So fixed speed cameras are suffering death by a thousand cuts as the budget to run them is sharply reduced.
Oxfordshire County Council is reported to be scrapping the £600,000 it gives annually to the Thames Valley Road Safety Partnership, and the removal of that funding will see the partnership ceasing to maintain the 72 cameras currently to be found on the county’s roads. They could be mothballed within days.
The council’s decision is not entirely unexpected given the coalition government’s promise to end the ”war on motorists”, as part of which it pledged to stop providing local authorities with the money to operate its cameras – something it has already done.

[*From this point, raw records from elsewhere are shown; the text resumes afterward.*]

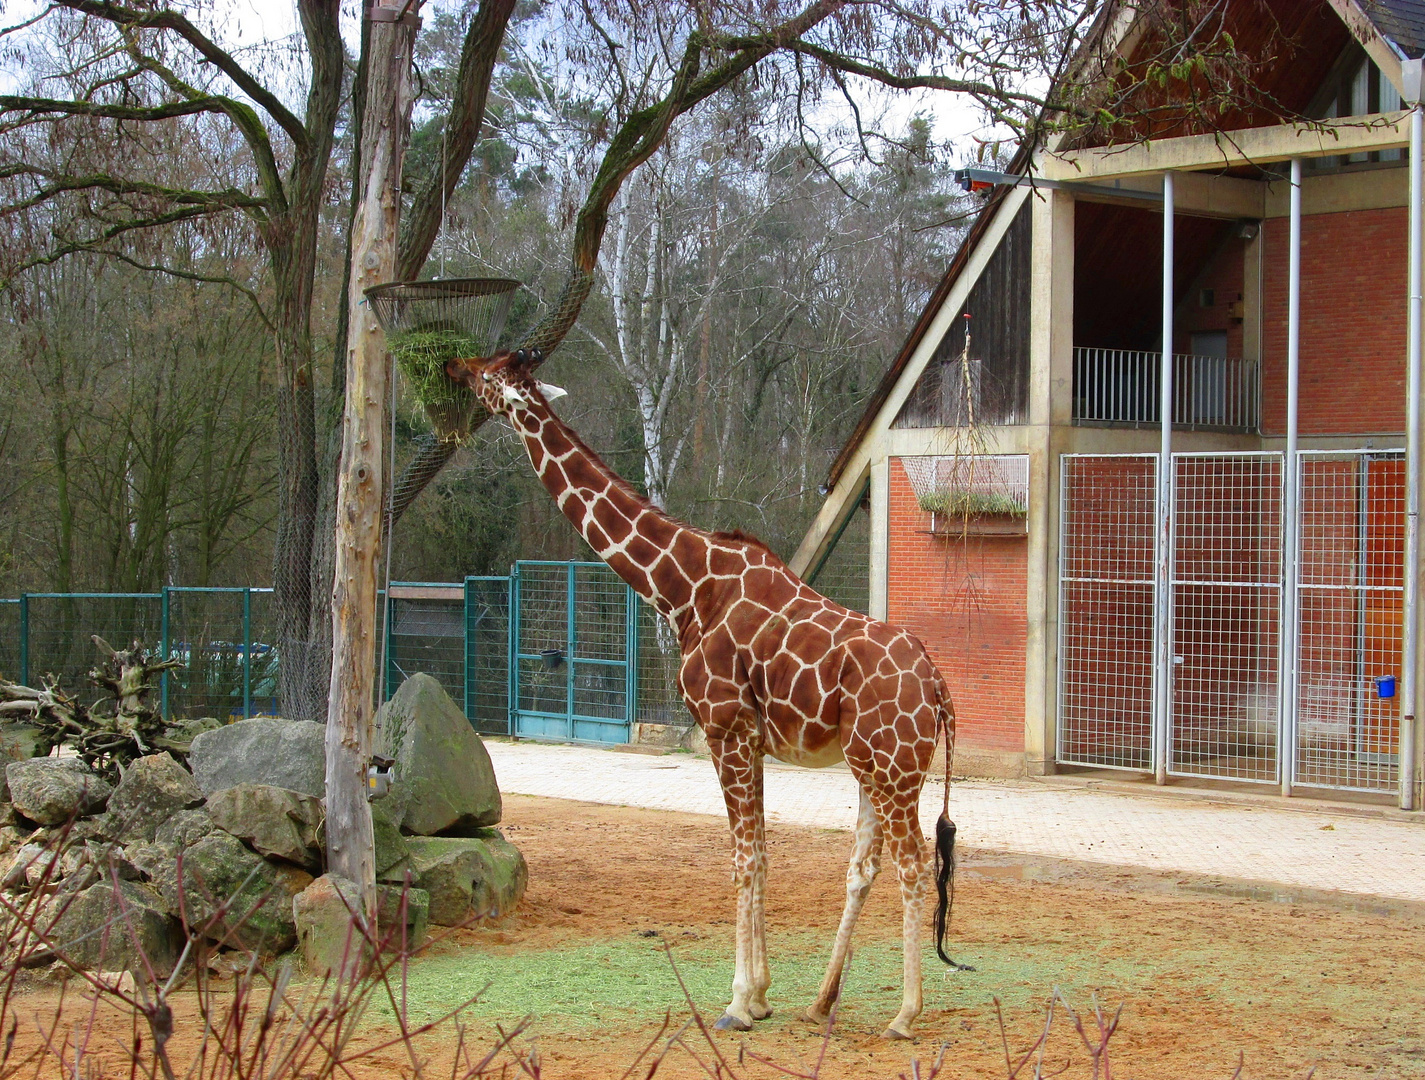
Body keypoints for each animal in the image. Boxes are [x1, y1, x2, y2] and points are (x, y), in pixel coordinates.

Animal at [447, 349, 957, 1042]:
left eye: (491, 372)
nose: (452, 368)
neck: (683, 587)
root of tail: (935, 683)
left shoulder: (724, 730)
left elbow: (742, 858)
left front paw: (738, 1002)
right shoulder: (751, 740)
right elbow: (761, 855)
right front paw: (763, 996)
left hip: (895, 767)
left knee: (913, 864)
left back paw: (905, 1015)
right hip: (873, 766)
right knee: (865, 866)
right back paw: (821, 1002)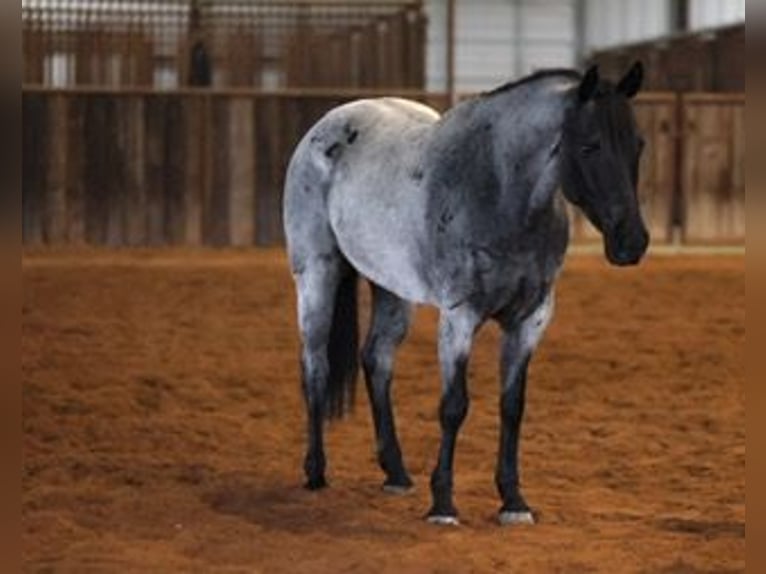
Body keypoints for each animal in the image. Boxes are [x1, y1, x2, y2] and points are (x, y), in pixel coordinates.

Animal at [282, 63, 648, 526]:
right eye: (590, 145)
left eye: (638, 145)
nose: (632, 243)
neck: (499, 190)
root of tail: (324, 127)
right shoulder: (459, 316)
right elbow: (454, 405)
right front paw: (443, 504)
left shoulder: (530, 320)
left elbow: (512, 406)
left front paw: (513, 501)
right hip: (316, 274)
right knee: (315, 365)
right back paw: (315, 472)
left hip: (391, 289)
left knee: (377, 360)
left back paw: (396, 473)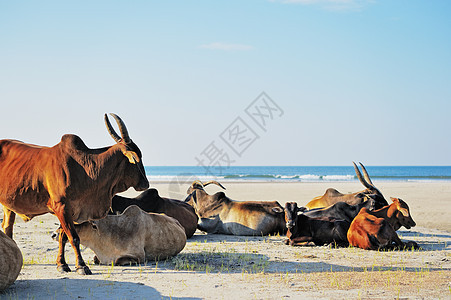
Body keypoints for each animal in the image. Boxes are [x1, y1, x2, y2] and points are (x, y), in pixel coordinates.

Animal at [0, 114, 150, 274]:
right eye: (137, 157)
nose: (145, 183)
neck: (86, 168)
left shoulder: (70, 211)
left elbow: (63, 237)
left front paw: (62, 264)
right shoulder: (61, 207)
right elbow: (74, 238)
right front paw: (81, 266)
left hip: (9, 205)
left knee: (7, 227)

But while there will be drivers all too pleased to see the back of the so-called yellow peril, there is a much broader problem associated with the slashing of the road safety budget which concerns the RAC Foundation. The roads minister Mike Penning says he hopes councils will now focus on other ways of reducing road casualties, but how can they do anything if the cash to do it with is not available? For example, if the government believes enforcing speed limits is a good thing, then who is going to do it? Certainly not the police who also face a large reduction in resources and manpower.
There is of course the question of whether the current speed limits are actually appropriate, and often a case can be made - based on local circumstances – for reducing them in some instances, and indeed for increasing them in others, as happened recently on a stretch of the A13 in London.
But the fundamental fact remains. Road safety measures, which go far beyond speed cameras, deliver huge benefits in terms of value for taxpayers’ money, so in this time of financial crisis road safety is not an area where budgets should be cut. Let us debate how the money is spent, but with 2222 people still dying in road accidents there is clearly work still to be done.